The provisions of Section 18 of the Land Registration Act had the intention of reserving boundary disputes for the Land Registrar who can visit the site and determine the dispute however do not deter the court from determining whether a party has encroached on another’s property.
Section 18 of the Land Registration Act Provides:-
“18. (1) Except where, in accordance with section 20, it is noted in the register that the boundaries of a parcel have been fixed, the cadastral map and any filed plan shall be deemed to indicate the approximate boundaries and the approximate situation only of the parcel.
(2) The court shall not entertain any action or other proceedings relating to a dispute as to the boundaries of registered land unless the boundaries have been determined in accordance with this section.

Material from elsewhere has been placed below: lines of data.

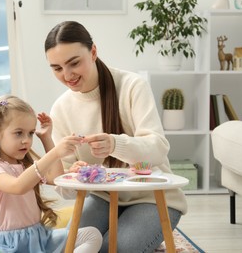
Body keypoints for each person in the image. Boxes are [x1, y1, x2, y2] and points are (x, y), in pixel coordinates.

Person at [44, 21, 188, 253]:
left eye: (74, 63)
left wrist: (115, 144)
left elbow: (158, 147)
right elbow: (67, 191)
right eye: (57, 68)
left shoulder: (132, 86)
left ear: (93, 52)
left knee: (111, 249)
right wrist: (73, 174)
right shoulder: (61, 108)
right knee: (68, 247)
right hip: (104, 198)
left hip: (151, 198)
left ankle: (141, 233)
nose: (67, 75)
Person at [0, 95, 102, 253]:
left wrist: (46, 138)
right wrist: (56, 153)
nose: (26, 140)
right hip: (8, 245)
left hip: (38, 238)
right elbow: (18, 186)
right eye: (18, 133)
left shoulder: (24, 166)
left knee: (91, 235)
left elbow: (55, 177)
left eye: (30, 133)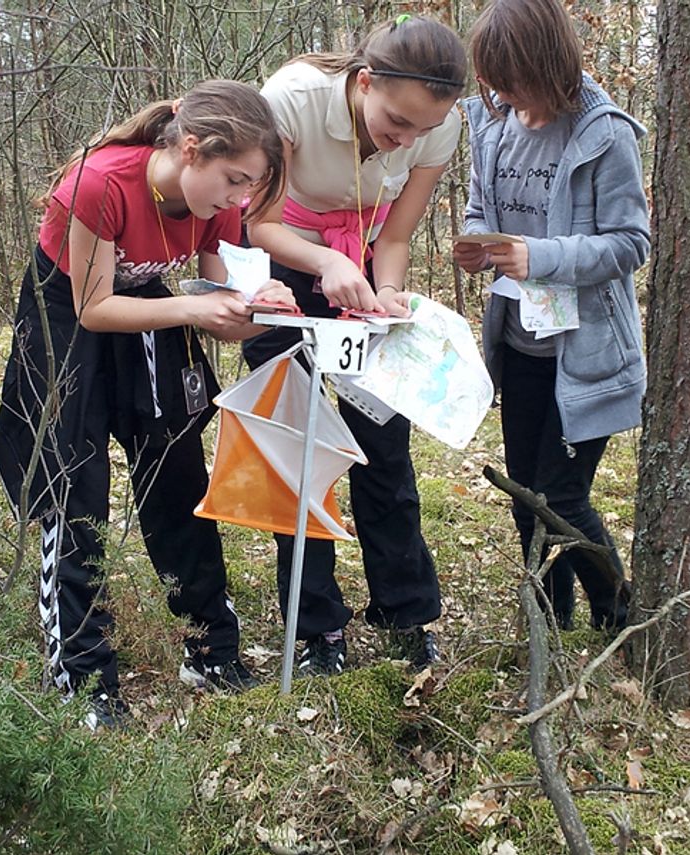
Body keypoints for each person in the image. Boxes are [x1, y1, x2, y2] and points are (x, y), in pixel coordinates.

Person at [0, 80, 294, 728]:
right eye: (234, 179)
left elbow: (216, 292)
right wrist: (193, 305)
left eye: (249, 185)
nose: (240, 198)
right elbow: (93, 307)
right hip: (66, 312)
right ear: (192, 149)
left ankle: (211, 644)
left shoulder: (215, 200)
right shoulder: (99, 182)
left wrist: (252, 309)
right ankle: (85, 678)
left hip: (153, 305)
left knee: (176, 466)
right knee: (73, 479)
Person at [243, 15, 468, 675]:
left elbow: (394, 236)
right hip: (285, 267)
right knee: (299, 444)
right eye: (396, 122)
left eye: (422, 130)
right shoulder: (293, 98)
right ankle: (314, 627)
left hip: (362, 271)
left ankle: (406, 612)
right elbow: (258, 220)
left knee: (383, 443)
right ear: (365, 81)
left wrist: (388, 291)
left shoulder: (440, 125)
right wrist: (321, 267)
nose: (406, 139)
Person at [453, 0, 649, 631]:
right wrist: (479, 246)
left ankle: (617, 613)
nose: (504, 94)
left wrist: (539, 255)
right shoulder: (494, 124)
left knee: (560, 496)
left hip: (584, 350)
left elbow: (630, 244)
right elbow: (483, 209)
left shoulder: (604, 134)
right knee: (522, 496)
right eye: (494, 82)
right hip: (519, 343)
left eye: (513, 80)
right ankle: (549, 622)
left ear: (547, 63)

(3) Except where, it is noted in the register that the boundaries of a parcel have been fixed, the Registrar may, in any proceedings concerning the parcel, receive such evidence as to its boundaries and situation as may be necessary:
Provided that where all the boundaries are defined under section 19 (3), the determination of the position of any uncertain boundary shall be done as stipulated in the Survey Act, Cap. 299. ”
Section 19 provides:
“19. (1) If the Registrar considers it desirable to indicate on a filed plan approved by the office or authority responsible for the survey of land, or otherwise to define in the register, the precise position of the boundaries of a parcel or any parts thereof, or if an interested person has made an application to the Registrar, the Registrar shall give notice to the owners and occupiers of the land adjoining the boundaries in question of the intention to ascertain and fix the boundaries.
(2) The Registrar shall, after giving all persons appearing in the register an opportunity of being heard, cause to be defined by survey, the precise position of the boundaries in question, file a plan containing the necessary particulars and make a note in the register that the boundaries have been fixed, and the plan shall be deemed to accurately define the boundaries of the parcel.
(3) Where the dimensions and boundaries of a parcel are defined by reference to a plan verified by the office or authority responsible for the survey of land, a note shall be made in the register, and the parcel shall be deemed to have had its boundaries fixed under this section.”
The defendants have not demonstrated to this court that the boundaries of the suit parcels of land have not been determined in accordance with the provisions of section 18 of the land Registration Act Cap 300 laws of Kenya. There is no evidence that the boundary between the suit parcel of land and the road reserve is not fixed. Conversely, there is no evidence that the cadastral map and any filed plan which indicate the approximate boundaries and the approximate situation only of the parcel do not exist.
For the defendant to succeed in the preliminary objection he will be required to prove that the boundary has not been fixed and that there is a boundary dispute. Ultimately I do find that the dispute is basically revolving on the tort of trespass. I do find that the preliminary objection has no basis and is dismissed with costs.
DATED AT KISUMU THIS 11th DAY OF MARCH, 2021
ANTONY OMBWAYO
JUDGE
This Ruling has been delivered to the parties by electronic mail due to measures restricting court operations due to the COVID-19 pandemic and in the light of the directions issued by his Lordship, the Chief Justice on 15th March 2019.